THE INPUT ->
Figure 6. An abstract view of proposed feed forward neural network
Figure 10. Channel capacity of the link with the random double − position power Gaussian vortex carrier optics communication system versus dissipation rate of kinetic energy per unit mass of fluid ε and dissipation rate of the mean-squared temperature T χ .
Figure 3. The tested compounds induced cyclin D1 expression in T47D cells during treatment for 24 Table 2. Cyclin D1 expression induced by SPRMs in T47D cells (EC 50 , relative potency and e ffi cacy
==
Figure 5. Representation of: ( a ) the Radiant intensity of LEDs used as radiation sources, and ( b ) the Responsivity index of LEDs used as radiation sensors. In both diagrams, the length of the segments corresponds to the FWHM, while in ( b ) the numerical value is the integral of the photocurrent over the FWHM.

ACTIVITY -> Among the lines above, repeat exactly those from the line with "Figure 10. Channel" to the line with "Figure 3. The", counting both ends.

COMPLETED TASK ->
Figure 10. Channel capacity of the link with the random double − position power Gaussian vortex carrier optics communication system versus dissipation rate of kinetic energy per unit mass of fluid ε and dissipation rate of the mean-squared temperature T χ .
Figure 3. The tested compounds induced cyclin D1 expression in T47D cells during treatment for 24 Table 2. Cyclin D1 expression induced by SPRMs in T47D cells (EC 50 , relative potency and e ffi cacy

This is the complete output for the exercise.